> Written task: Locate every line in the data below that contains the string "clock" and copy each of those lines out.

> Exercise material:
--- Start ---
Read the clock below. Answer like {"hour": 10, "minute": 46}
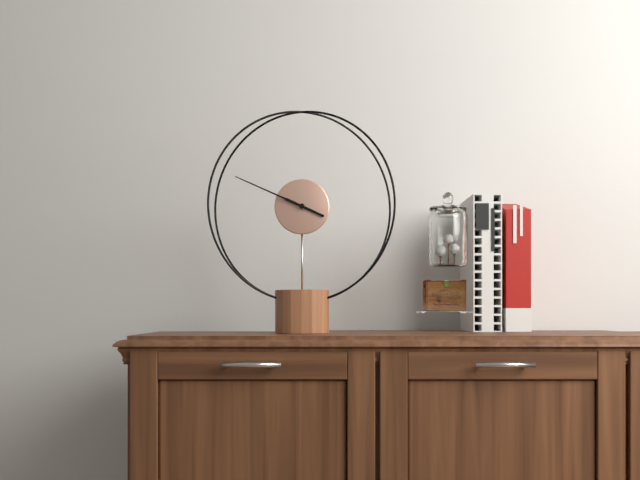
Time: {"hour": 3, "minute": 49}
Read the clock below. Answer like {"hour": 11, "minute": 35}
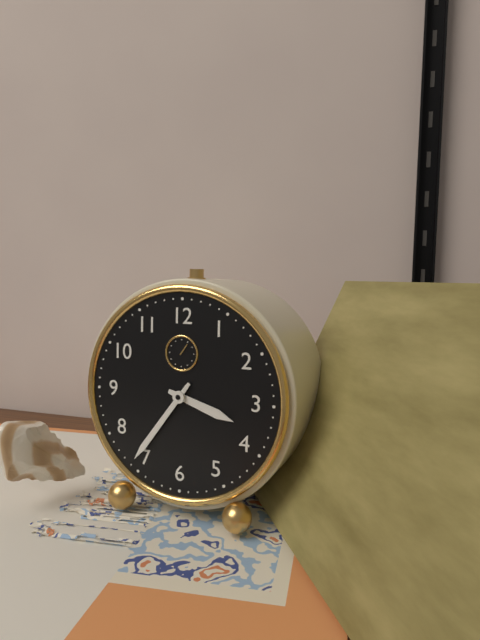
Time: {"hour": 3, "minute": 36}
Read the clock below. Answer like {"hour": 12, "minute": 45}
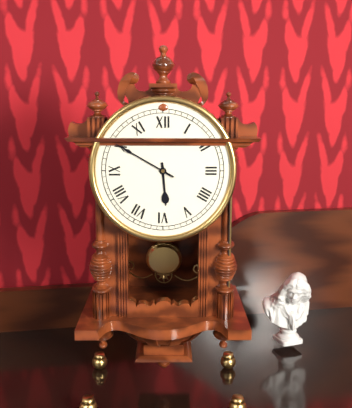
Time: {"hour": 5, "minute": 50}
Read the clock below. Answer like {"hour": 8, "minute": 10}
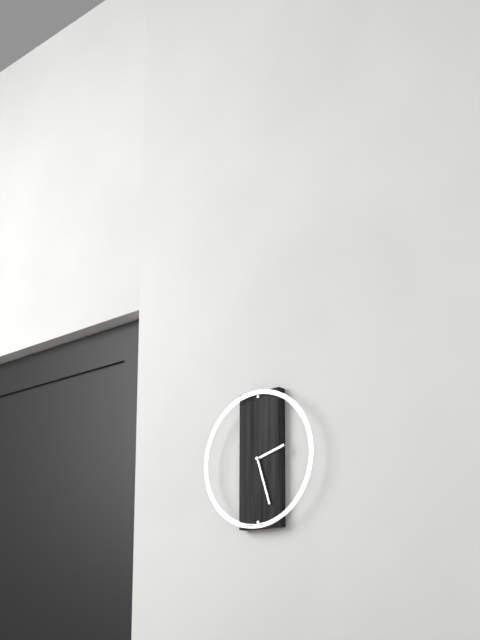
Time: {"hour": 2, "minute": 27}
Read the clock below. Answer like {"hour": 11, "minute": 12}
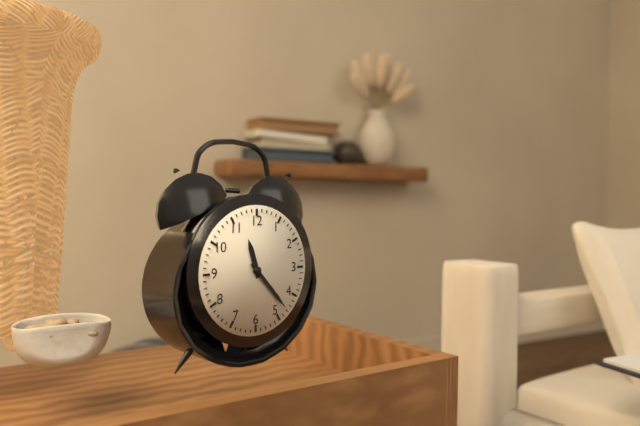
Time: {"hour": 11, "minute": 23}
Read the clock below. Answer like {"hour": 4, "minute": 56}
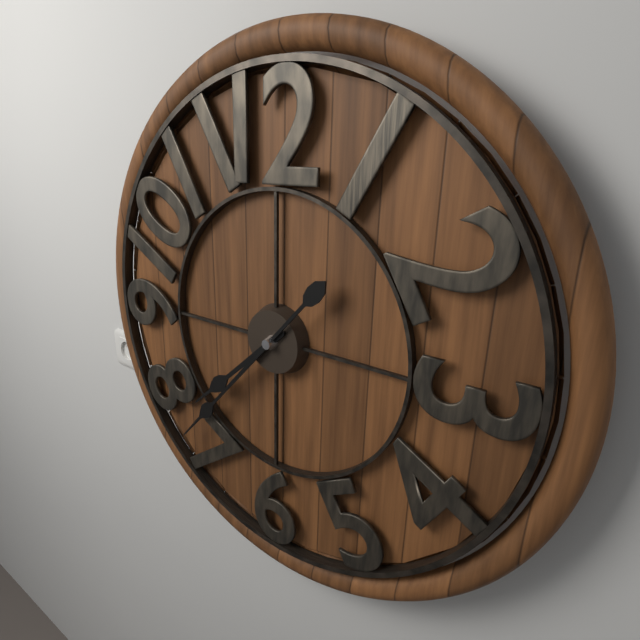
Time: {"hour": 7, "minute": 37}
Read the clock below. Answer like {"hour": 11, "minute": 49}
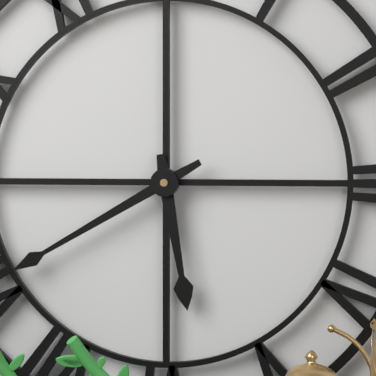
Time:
--- End ---
> Task output:
Read the clock below. Answer like {"hour": 10, "minute": 46}
Read the clock below. Answer like {"hour": 11, "minute": 35}
Read the clock below. Answer like {"hour": 12, "minute": 45}
Read the clock below. Answer like {"hour": 8, "minute": 10}
Read the clock below. Answer like {"hour": 11, "minute": 12}
Read the clock below. Answer like {"hour": 4, "minute": 56}
Read the clock below. Answer like {"hour": 11, "minute": 49}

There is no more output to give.